| Extrait du document |
En conclusions, la demanderesse soutenait donc qu'un site peut être qualifié de ruine industrielle - et être soumis à la taxe - même si certaines parties du site en question, exclues bien évidemment du calcul à la taxe, ne remplissaient pas les conditions de débition de la taxe, telles que fixées à l'article 2 du règlement-taxe.
Il s'ensuit qu'en accueillant le recours de la défenderesse au motif que " la (demanderesse) soutient en outre en page 9 de ses conclusions additionnelles et de synthèse qu'il n'est pas contesté que le pouvoir taxateur s'est limité à taxer les ruines industrielles à l'exclusion des parties du site ne répondant pas à cette définition " mais que " d'une part, la contestation formulée par la (défenderesse) relative à la débition de la taxe s'applique évidemment à l'assiette de celle-ci " et que " d'autre part, l'assertion doit être appréciée en fonction d'un courrier daté du 3 septembre 2002, émanant du bourgmestre de la (demanderesse), duquel il ressort que les parcelles auxquelles la taxe ne fut pas appliquée n'étaient plus la propriété de la société (défenderesse) dès 1996 ", l'arrêt attaqué ne répond, par aucune de ses considérations, à l'argumentation de la demanderesse, visée au moyen, de sorte qu'il n'est pas régulièrement motivé et viole l'article 149 de la Constitution. Il confond également le fait générateur de la taxe et le mode de calcul de celle-ci et viole ainsi les articles 2, 3 et 4 du règlement-taxe du 14 février 1995 ainsi que, par voie de conséquence, l'article 159 de la Constitution coordonnée en refusant, pour les motifs critiqués au moyen, de faire application dudit règlement-taxe, dans la mesure où un site peut être qualifié de ruine industrielle - et être soumis à la taxe - même si certaines parties du site en question, exclues du calcul de la taxe en vertu des articles 3 et 4 du règlement-taxe, ne remplissent pas les conditions de débition de la taxe, telles que fixées à l'article 2 du règlement-taxe qui en détermine le fait générateur.

| Exercice 1 |
Recopiez, dans l'extrait sur la taxe frappant les ruines industrielles, le passage qui va de "En conclusions, la" jusqu'à "2 du règlement-taxe.".
| Exercice 2 |
Traduisez en anglais cette phrase de l'extrait sur la taxe frappant les ruines industrielles : « En conclusions, la demanderesse soutenait donc qu'un site peut être qualifié de ruine industrielle - et être soumis à la taxe - même si certaines parties du site en question, exclues bien évidemment du calcul à la taxe, ne remplissaient pas les conditions de débition de la taxe, telles que fixées à l'article 2 du règlement-taxe. »
Les données fournies plus loin ne servent pas ici.

| Informations fournies |
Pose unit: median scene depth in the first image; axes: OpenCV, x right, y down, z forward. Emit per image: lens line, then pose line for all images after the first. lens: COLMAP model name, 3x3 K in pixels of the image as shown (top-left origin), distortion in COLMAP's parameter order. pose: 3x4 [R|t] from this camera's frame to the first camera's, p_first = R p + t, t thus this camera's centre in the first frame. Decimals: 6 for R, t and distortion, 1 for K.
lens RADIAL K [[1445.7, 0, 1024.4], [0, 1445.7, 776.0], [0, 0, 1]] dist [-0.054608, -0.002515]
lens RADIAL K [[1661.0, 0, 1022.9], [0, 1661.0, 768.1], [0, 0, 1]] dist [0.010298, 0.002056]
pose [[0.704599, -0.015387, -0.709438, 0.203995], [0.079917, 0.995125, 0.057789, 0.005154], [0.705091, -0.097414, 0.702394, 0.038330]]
* * *
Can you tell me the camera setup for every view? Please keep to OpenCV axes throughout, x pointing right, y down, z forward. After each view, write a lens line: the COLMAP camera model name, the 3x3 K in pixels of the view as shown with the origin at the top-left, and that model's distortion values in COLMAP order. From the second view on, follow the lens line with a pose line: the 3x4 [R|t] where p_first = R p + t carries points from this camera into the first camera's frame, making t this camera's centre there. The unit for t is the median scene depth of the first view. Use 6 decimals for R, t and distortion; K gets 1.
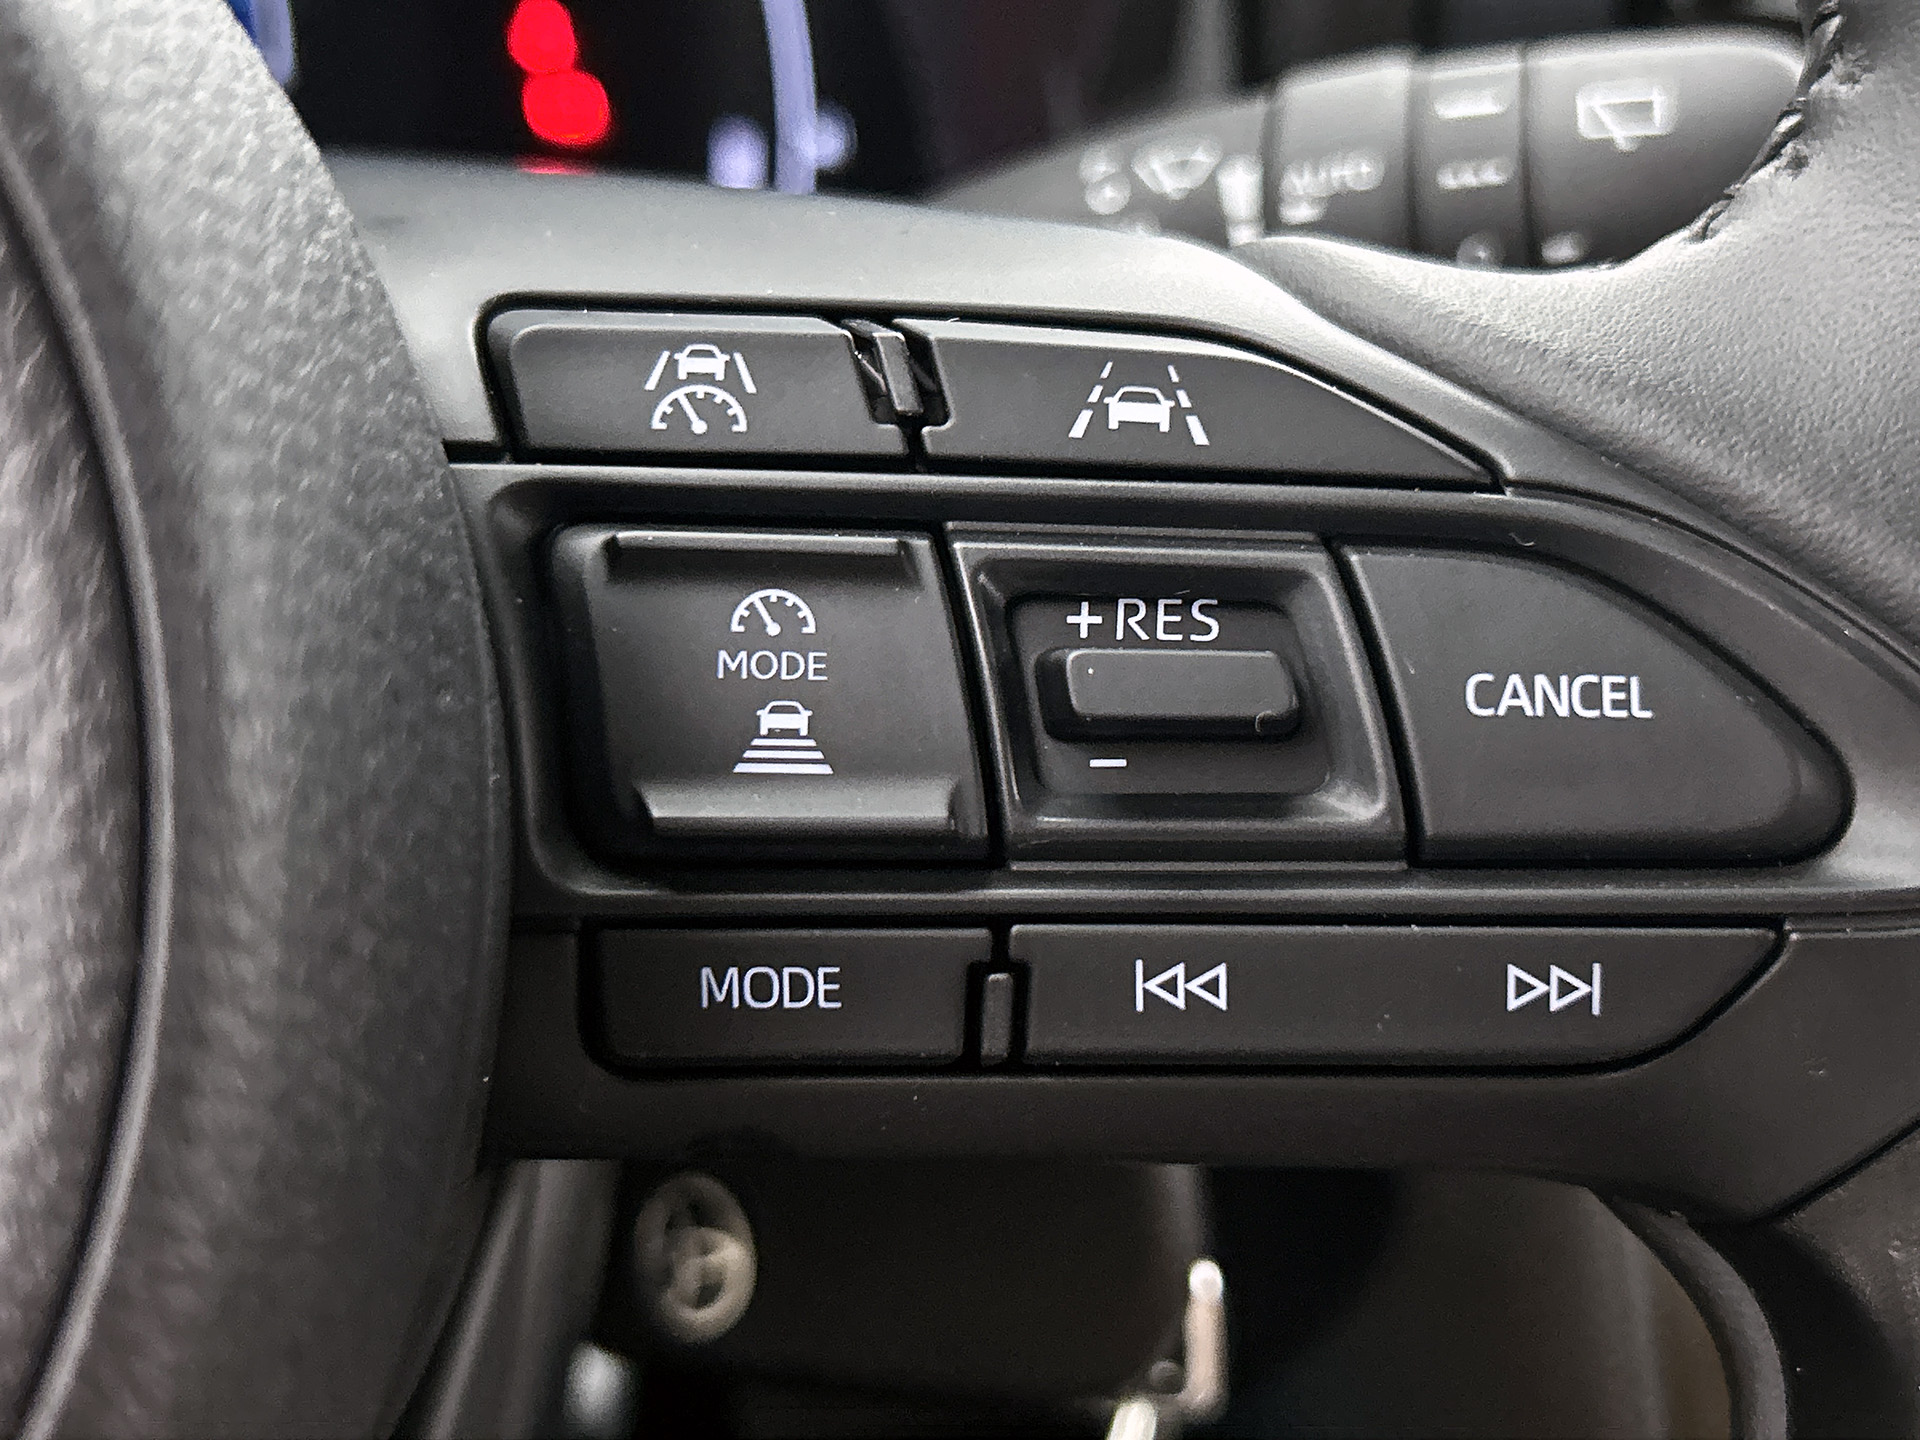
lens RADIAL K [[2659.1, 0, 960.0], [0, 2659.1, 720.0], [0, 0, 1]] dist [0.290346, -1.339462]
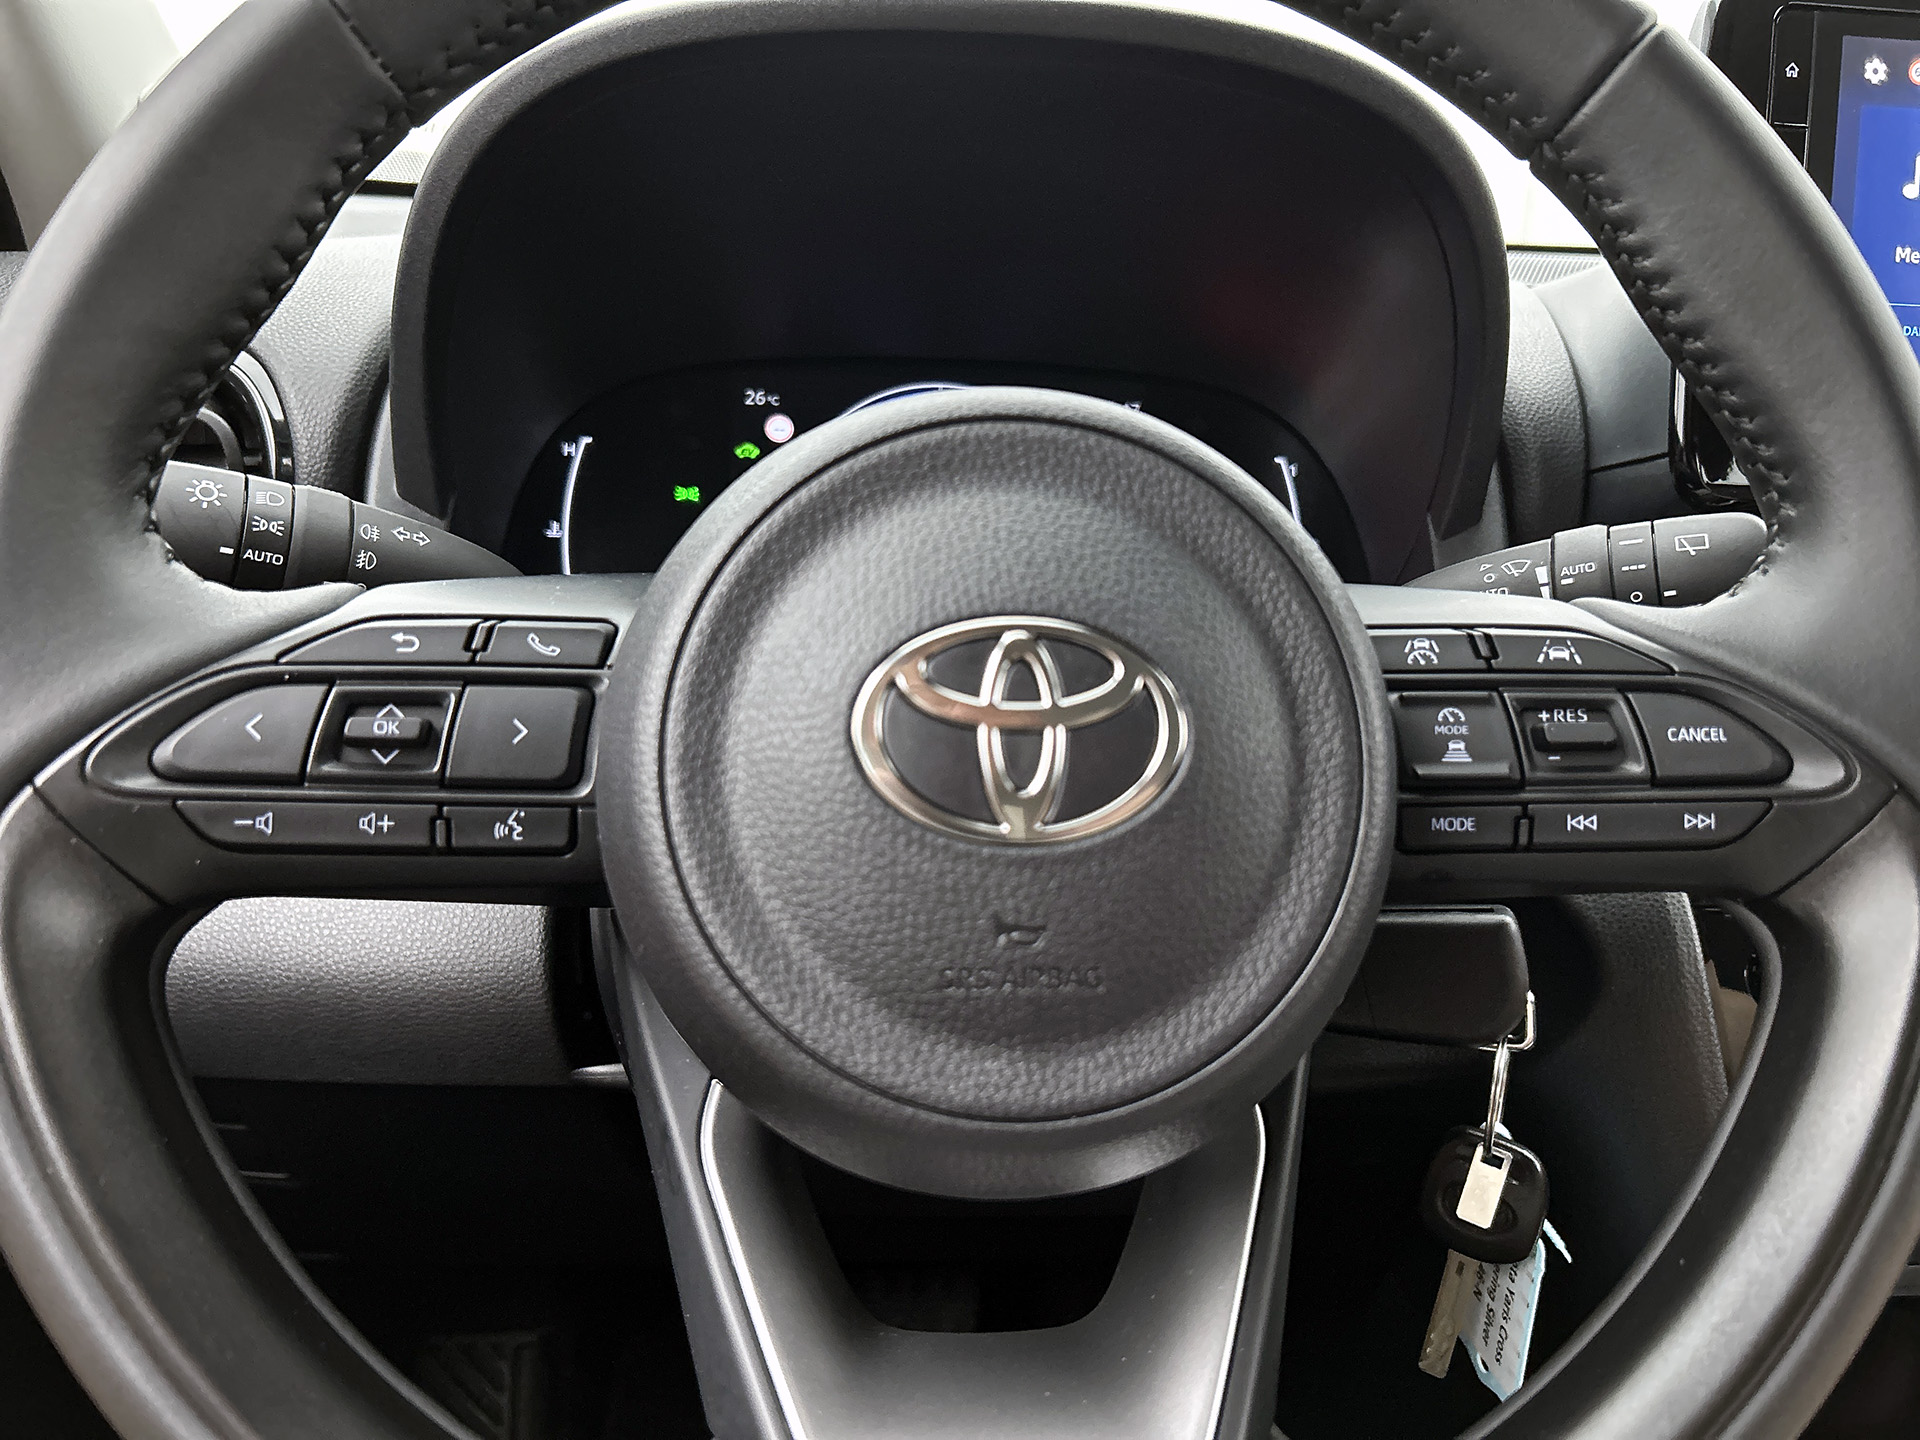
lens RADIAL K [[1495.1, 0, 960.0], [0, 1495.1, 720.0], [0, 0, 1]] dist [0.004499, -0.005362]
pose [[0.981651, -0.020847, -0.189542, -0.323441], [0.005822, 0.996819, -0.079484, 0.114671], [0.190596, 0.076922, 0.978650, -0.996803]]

| Réponse attendue 1 |
En conclusions, la demanderesse soutenait donc qu'un site peut être qualifié de ruine industrielle - et être soumis à la taxe - même si certaines parties du site en question, exclues bien évidemment du calcul à la taxe, ne remplissaient pas les conditions de débition de la taxe, telles que fixées à l'article 2 du règlement-taxe.

| Réponse attendue 2 |
In its pleadings, the appellant thus maintained that a site may be classified as an industrial ruin - and be subject to the tax - even if certain parts of the site in question, which are of course excluded from the calculation of the tax, did not meet the conditions under which the tax is owed, as set out in Article 2 of the tax regulation.